VARIANT access patterns
-- Array access ENRICHMENT_TAGS:categories[0]::STRING -- first category ARRAY_SIZE(ENRICHMENT_TAGS:categories) -- category count TOP_INTENTS[0]:kw::STRING -- first intent keyword TOP_INTENTS[0]:sv::INT -- first intent's search volume -- Flatten for aggregation LATERAL FLATTEN(INPUT => ENRICHMENT_TAGS:categories) LATERAL FLATTEN(INPUT => TOP_INTENTS) LATERAL FLATTEN(INPUT => SHIPS_TO_COUNTRIES) -- Filtering WHERE ARRAY_CONTAINS('summer'::VARIANT, ENRICHMENT_TAGS:seasons) WHERE ENRICHMENT_TAGS:categories[0]::STRING = 'graphic tees'

Data Quality Notes

Price history outliers: The $10K+ bucket (32M events) contains data quality issues. Always filter PRICE BETWEEN 1 AND 10000 for reliable analysis.
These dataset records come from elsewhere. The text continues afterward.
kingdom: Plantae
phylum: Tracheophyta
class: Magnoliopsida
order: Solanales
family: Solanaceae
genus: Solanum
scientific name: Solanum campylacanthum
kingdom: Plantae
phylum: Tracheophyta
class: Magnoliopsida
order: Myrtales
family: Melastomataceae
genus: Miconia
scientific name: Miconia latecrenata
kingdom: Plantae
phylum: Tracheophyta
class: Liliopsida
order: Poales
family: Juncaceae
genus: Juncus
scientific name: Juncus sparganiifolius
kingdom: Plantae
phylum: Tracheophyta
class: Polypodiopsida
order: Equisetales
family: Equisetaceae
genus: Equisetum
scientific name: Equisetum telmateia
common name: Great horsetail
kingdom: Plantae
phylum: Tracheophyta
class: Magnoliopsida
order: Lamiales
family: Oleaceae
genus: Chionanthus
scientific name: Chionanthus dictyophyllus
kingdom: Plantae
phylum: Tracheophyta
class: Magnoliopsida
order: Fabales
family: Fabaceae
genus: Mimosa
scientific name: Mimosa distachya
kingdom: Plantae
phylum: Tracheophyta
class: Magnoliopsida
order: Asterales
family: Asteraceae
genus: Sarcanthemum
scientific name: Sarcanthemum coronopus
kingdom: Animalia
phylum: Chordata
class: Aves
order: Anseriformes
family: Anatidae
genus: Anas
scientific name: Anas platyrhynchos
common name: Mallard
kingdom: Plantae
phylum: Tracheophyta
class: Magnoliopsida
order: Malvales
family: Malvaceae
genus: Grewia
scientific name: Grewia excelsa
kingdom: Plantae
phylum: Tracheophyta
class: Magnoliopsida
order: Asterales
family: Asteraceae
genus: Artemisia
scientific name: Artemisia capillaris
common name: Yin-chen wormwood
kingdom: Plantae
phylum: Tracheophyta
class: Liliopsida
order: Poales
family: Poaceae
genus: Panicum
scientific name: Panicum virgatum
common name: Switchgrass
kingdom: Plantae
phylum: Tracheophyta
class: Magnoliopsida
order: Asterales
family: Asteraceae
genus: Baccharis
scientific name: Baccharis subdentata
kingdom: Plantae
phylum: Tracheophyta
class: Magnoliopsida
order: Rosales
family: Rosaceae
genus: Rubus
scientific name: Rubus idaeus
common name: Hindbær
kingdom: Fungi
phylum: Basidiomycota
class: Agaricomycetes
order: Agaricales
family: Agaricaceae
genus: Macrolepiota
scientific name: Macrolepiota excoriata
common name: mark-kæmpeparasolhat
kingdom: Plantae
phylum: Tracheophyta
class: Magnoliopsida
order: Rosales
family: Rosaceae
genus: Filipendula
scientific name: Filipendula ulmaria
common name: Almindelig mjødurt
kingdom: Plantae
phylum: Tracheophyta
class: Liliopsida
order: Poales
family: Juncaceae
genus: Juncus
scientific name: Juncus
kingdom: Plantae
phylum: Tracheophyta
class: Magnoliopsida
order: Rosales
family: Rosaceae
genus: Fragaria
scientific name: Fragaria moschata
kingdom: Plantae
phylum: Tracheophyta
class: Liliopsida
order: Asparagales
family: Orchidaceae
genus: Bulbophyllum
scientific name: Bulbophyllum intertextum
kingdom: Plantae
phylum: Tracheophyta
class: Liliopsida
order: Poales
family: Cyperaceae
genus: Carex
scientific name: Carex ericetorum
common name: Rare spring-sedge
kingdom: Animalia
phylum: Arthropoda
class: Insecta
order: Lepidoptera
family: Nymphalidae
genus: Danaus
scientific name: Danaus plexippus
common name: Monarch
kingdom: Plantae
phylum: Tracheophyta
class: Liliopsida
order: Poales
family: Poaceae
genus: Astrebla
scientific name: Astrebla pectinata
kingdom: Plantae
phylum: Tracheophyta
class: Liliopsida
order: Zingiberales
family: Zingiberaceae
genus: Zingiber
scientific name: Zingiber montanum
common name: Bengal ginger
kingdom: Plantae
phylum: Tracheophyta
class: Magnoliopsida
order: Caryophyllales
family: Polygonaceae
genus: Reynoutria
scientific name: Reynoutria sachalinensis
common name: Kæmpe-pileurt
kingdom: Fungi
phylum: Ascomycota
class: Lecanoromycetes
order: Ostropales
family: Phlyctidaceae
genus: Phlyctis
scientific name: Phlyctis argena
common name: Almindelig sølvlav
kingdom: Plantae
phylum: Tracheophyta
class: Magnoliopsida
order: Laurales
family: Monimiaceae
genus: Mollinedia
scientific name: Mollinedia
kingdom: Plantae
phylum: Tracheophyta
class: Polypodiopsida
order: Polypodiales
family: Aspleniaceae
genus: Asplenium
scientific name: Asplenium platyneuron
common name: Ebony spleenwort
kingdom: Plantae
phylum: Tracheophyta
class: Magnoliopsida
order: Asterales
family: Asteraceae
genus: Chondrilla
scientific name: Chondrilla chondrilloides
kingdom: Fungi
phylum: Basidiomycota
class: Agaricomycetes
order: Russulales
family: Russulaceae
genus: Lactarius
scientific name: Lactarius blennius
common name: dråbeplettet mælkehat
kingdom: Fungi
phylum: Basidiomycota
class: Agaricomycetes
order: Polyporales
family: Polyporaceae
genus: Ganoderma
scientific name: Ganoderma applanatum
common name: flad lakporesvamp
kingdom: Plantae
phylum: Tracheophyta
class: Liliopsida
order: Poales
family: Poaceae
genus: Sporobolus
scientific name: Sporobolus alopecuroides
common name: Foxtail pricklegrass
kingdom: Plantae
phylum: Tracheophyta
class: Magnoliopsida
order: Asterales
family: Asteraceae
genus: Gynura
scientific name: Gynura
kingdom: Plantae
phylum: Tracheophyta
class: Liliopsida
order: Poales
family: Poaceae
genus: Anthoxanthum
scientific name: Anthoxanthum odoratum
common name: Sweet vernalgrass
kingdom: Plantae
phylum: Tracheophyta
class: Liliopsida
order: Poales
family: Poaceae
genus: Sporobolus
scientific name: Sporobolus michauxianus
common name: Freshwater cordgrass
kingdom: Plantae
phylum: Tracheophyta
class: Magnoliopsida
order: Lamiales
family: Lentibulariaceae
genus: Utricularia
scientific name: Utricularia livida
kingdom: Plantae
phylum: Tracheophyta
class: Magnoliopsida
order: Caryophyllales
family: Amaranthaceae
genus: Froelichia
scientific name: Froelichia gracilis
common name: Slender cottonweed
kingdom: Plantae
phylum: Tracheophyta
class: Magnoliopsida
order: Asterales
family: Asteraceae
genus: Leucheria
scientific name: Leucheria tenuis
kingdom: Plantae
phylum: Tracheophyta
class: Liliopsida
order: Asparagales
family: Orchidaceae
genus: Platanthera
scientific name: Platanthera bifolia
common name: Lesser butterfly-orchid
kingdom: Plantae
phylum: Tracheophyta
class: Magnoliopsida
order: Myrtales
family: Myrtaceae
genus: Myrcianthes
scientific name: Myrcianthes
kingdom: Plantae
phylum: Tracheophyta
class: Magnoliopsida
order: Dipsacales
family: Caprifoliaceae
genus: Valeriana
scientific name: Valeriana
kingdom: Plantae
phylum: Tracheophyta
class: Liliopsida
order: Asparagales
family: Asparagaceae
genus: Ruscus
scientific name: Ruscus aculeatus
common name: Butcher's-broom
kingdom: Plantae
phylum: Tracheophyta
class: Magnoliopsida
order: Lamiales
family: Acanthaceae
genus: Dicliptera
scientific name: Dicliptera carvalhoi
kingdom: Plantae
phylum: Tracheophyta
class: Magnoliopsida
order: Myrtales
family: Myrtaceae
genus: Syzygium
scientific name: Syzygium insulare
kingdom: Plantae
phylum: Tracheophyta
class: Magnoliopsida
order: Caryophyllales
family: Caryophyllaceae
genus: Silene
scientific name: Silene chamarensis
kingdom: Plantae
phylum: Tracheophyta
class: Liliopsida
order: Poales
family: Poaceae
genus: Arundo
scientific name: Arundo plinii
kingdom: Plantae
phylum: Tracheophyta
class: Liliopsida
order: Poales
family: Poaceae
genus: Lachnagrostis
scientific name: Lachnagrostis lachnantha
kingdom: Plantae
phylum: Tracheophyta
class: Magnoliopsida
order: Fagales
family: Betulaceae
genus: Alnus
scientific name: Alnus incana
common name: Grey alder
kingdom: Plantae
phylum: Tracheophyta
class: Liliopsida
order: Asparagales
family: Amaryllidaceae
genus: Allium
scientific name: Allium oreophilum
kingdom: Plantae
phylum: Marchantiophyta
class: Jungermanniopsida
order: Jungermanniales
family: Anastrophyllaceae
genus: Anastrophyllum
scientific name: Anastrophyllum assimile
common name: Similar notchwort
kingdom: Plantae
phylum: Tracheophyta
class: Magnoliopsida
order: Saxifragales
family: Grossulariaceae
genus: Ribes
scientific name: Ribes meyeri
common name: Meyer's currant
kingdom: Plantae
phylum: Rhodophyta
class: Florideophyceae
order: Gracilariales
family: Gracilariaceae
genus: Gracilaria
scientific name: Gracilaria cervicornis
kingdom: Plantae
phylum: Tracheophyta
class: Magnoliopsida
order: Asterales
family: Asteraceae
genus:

Enrichment coverage: 12.2% of clusters are enriched (3.6M of 29.6M). These cover the highest-priority neighborhoods representing 192M of 372M total products. Enrichment is ongoing and expanding weekly.

Search volume: 88.6% of keywords have SV=0 (expected for long-tail intents). Use PARENT_SV for ranking those keywords. Combined, 82% of all keywords carry some demand signal.

Store quality: 687K stores were excluded as spam, dropshippers, or inactive. The 714K in the SHOPS table passed all quality filters. We screen over 1.5 million stores to produce this filtered set.

Tag normalization: Enrichment tags are free text, not from a controlled vocabulary. Some dimensions have synonyms (e.g., "all year", "year-round", "all seasons"). Group or normalize before aggregating.

Refresh Cadence

The dataset refreshes on a weekly cadence. Dimension snapshots, price tracking, financial metrics, and cluster enrichment are all updated weekly. New products, stores, and keywords enter the graph as they are discovered and processed.